By James Queally
Cleveland police have begun wearing body cameras as part of a program to outfit 1,500 officers with the devices, the department announced Wednesday, nearly 10 weeks after a city police officer shot and killed Tamir Rice, a 12-year-old who was holding a toy gun.
Wednesday's announcement makes Cleveland the latest city to deploy body cameras as a transparency measure following a controversial police killing in the last year.
Cleveland spent $2.4 million to outfit nearly all of the city's 1,510 officers with Taser's Axon Flex body-worn cameras, and at least 200 officers in one of the city's high-crime neighborhoods are expected to begin wearing the devices by the end of the week, according to Det. Jennifer Ciaccia, a police spokeswoman.
"The cameras will provide accurate documentation of police/citizen encounters and assist with reporting, evidence collection and court testimony," the department said in a statement. "Body-worn cameras have been shown to reduce the number of complaints and use-of-force incidents in law enforcement."
The deployment of the cameras comes a little more than two months after Officer Timothy Loehmann shot and killed Tamir seconds after approaching the boy in his patrol car. Tamir was holding a toy gun.
Police union officials have said Loehmann, a rookie officer with a troubled past who had been dismissed from another police department before he was hired in Cleveland, believed the gun was real and did not realize Tamir was so young.
Ciaccia said that the department has been researching the use of body cameras since 2012 and that some officers began wearing them as part of a pilot program last summer.
Civil rights advocates, however, say they think the department sped up its decision to deploy the body cameras because of Tamir's death as well as a Department of Justice investigation that found Cleveland police routinely use excessive force.
"The ACLU has been getting complaints about the department since the beginning of time," said Chris Link, executive director of the American Civil Liberties Union of Ohio. "They've paid out millions of dollars in settlements to avoid the publicity of the courtroom, so cameras have always been on the list as one of the strategies."
Although Link welcomed the cameras as an accountability measure, she also questioned the department's decision to pay such a hefty price for them when budget shortfalls have limited the city's ability to purchase other needed police equipment.
The Police Department is in dire need of more computers in its precincts, according to Link, who said she had received complaints that as many as three dozen officers sometimes have to share one computer to file police reports.

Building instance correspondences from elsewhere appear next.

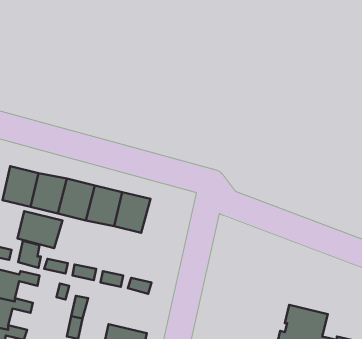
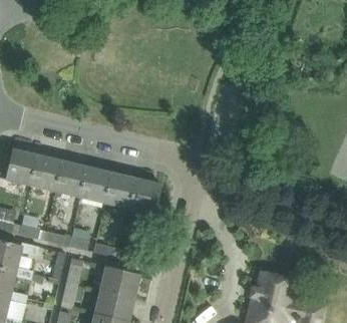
building: none -> [128,179,160,215]
building: [17,211,63,248] -> none
building: none -> [99,266,139,298]

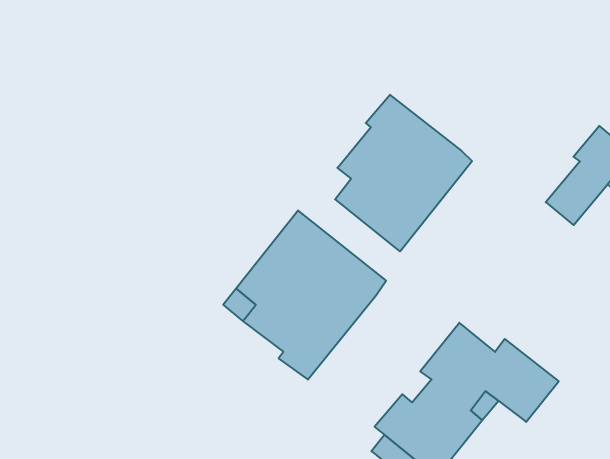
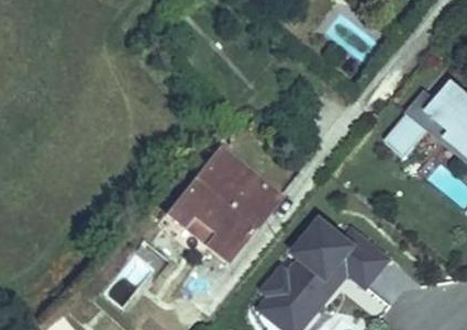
building: [335,95,472,251] -> none

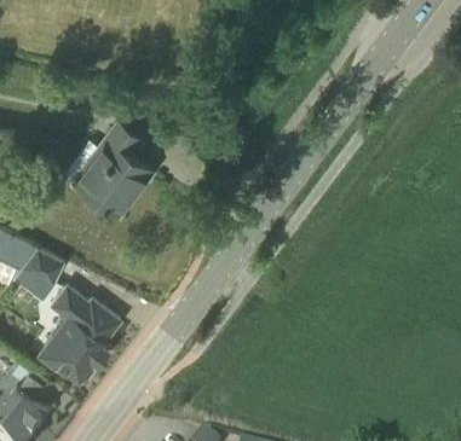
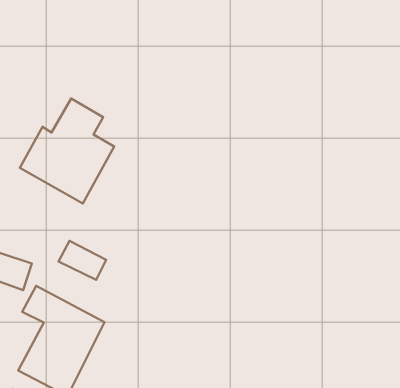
building: none -> [59,241,106,280]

She also said the department's communications systems are outdated and easily overwhelmed. Link pointed to reports suggesting that Loehmann, the officer who shot Tamir, was not informed of the boy's age or the fact that the person who placed a 911 call before the shooting told police the gun was likely a toy.
The cameras are to constantly record video of an officer's activities in 30-second loops, but are supposed to record longer sections of audio and video during police pursuits, vehicle stops and other interactions between officers and the public.
"The community is demanding cameras. Cameras are fine -- they're a tool -- but tools are only as good as the people that control them," Link said.
The recordings will be maintained on an evidence collection website managed by TASER and will be subject to open public records requests in Ohio, Ciaccia said. Officers will not be able to edit, delete or alter recordings once the footage is stored on the server, according to the department's policy on camera usage.
Officers, however, will have to manually switch between the two recording methods, Ciaccia said. Also, the cameras will not actually record "for storage purposes" unless the officer presses a button on the device.
Civil rights advocates have been critical of that feature in other cities where the TASER camera model is used, saying it gives officers too much power to pick and choose what will be recorded.
Other cities deploying cameras following police shootings include Ferguson, Mo., where police officers began wearing cameras after Officer Darren Wilson fatally shot Michael Brown in July.
Last year, the New York City Police Department also announced a pilot program that would see 60 officers begin wearing body cameras just months after the death of Eric Garner, although the NYPD camera policy was part of a larger settlement involving its controversial use of stop-and-frisk tactics.
And in December, Los Angeles Mayor Eric Garcetti announced plans to buy 7,000 body-worn cameras from TASER for LAPD officers to wear, making Los Angeles the first major U.S. city to use the devices on a large scale.